Ex-presidente nunca escondeu a mágoa com a cúpula militar e deve esquecer a “lealdade” da caserna para tentar se safar da prisão quase certa, que deve ocorrer antes das eleições de 2026
Por Plinio Teodoro, compartilhado de Fórum
O indiciamento de Jair Bolsonaro (PL) por golpe de Estado, abolição violenta do estado democrático de direito e articulação com 36 membros da Organização Criminosa que tramou uma reedição do golpe de 64 no país é o primeiro passo de um caminho que deve levar o ex-presidente e a escória que levou ao Planalto à prisão.
Após a conclusão das investigações, a Polícia Federal enviou nesta quinta-feira (21) o relatório com mais de 880 páginas para o ministro do Supremo Tribunal Federal (STF), Alexandre de Moraes, e para o Procurador-Geral da República (PGR), Paulo Gonet.
Antes mesmo de ter o documento em mãos, Gonet antecipou que, dada a complexidade da investigação, só deve emitir seu parecer em 2025, após as férias forenses. Ou seja, a partir de fevereiro.
Caberão ao PGR analisar e oferecer denúncias aos membros da quadrilha criminosa, alguns deles, como Bolsonaro e Mauro Cid, já indiciados em outros dois inquéritos em poder de Gonet: da falsificação nos cartões de vacinas e no contrabando das joias da Presidência para venda nos EUA.
Gonet alegou que estava aguardando o inquérito do golpe para emitir um parecer único, já que as outras duas investigações se interrelacionam e são citados no relatório da PF entregue nesta quinta-feira.
STF
Após os pareceres de Gonet, que já sinalizou que acatará os pedidos de indiciamento ao menos do núcleo duro do golpe, o processo seguirá uma tramitação rápida no Supremo Tribunal Federal, que pretende colocar a ação na pauta ainda em 2025.

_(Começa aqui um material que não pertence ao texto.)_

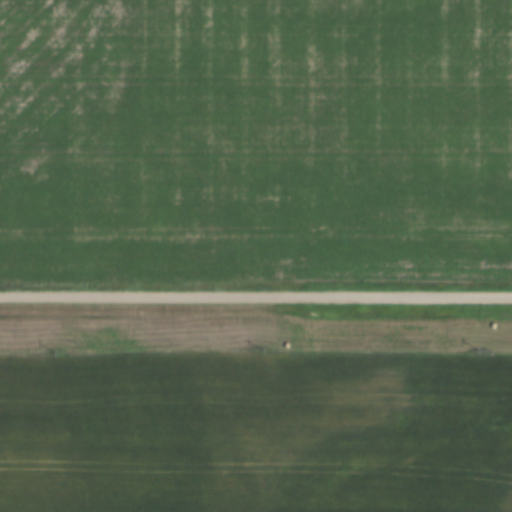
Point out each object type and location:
road: (255, 304)
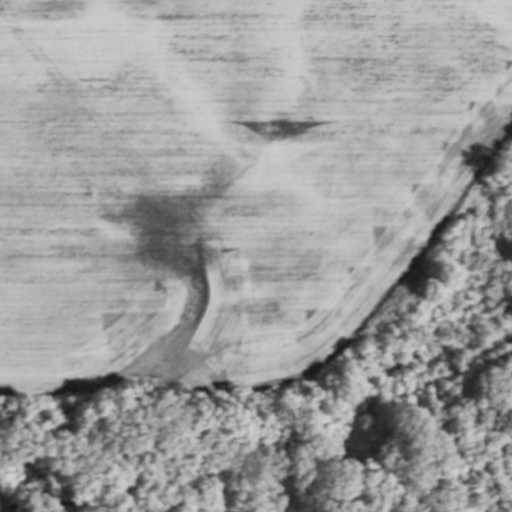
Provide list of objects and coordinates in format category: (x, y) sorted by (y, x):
crop: (235, 178)
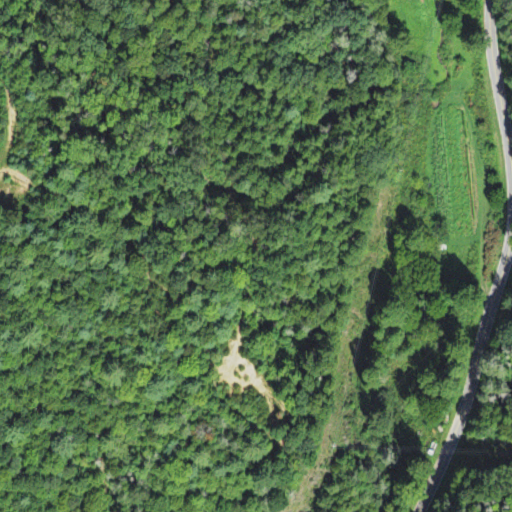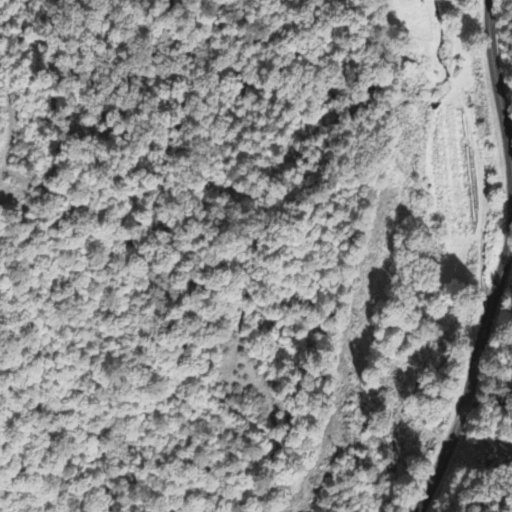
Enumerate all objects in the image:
road: (499, 265)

Relator do inquérito na corte, Moraes já teria tido a adesão de uma parte dos ministros de que é necessário finalizar o julgamento dos golpistas em 2025 para evitar que o caso contamine e tumultue ainda mais o processo eleitoral em 2026.
A ideia é banir Bolsonaro da vida política e colocá-lo na cadeia para evitar até mesmo que o ex-presidente registre chapa no Tribunal Superior Eleitoral (TSE).
O presidente já anunciou que sua estratégia passa por registrar a candidatura, com um dos filhos – provavelmente Flávio Bolsonaro (PL-RJ) – como vice para se colocar como anti-Lula em 2026.
Dessa forma, o ex-presidente provocaria o caos no processo eleitoral e tentaria, de todas as formas, colocar um de seus filhos na linha sucessória em meio ao racha na direita para saber quem será alçado como pós-Bolsonaro.
Defesa
Embora não tenha tido acesso ainda ao relatório da PF, o ex-presidente já trama com seus advogados a linha de defesa que deve apresentar em um provável julgamento pelo Supremo Tribunal Federal.
A análise da defesa é insistir que não há na investigação nenhuma “autorização” de Bolsonaro para desencadear o golpe de Estado.
Liderados por Paulo Amador da Cunha Bueno, um admirador confesso da Ditadura, monarquista e ex-integrante do Conselho de Administração da fábrica de armas Taurus, os advogados de Bolsonaro vão alegar que Bolsonaro, na verdade, teria sido pressionado a dar um golpe, mas que não teria dado aval ao processo.
Além disso, para tentar se sagar Bolsonaro deve retomar uma antiga rusga com os militares.
Convidado a sair do Exército após passar 15 dias preso em 1986 “por ter sido indiscreto na abordagem de assuntos de caráter oficial, comprometendo a disciplina” – sobre o artigo na Veja que pregava um motim na Força -, Bolsonaro nunca escondeu o desejo de vingança da cúpula das Forças Armadas.
Na presidência, sempre fez questão de bradar que era ele o “comandante em chefe” dos militares e chegou a trocar o comando das Forças Armadas por não aderirem aos seus desejos.
Agora, Bolsonaro deve adotar o discurso de que era “vítima” de um golpe que estava sendo armado pelos militares.
“Não era um golpe do Bolsonaro, e sim dos militares”, disse um interlocutor à coluna de Malu Gaspar no jornal O Globo. A declaração é um sinal de que Bolsonaro vai se defender dizendo que a trama golpista estava sendo armada sem seu consentimento por quadros das Forças Armadas, desprezando a tão cultuada “lealdade” da estrutura militar.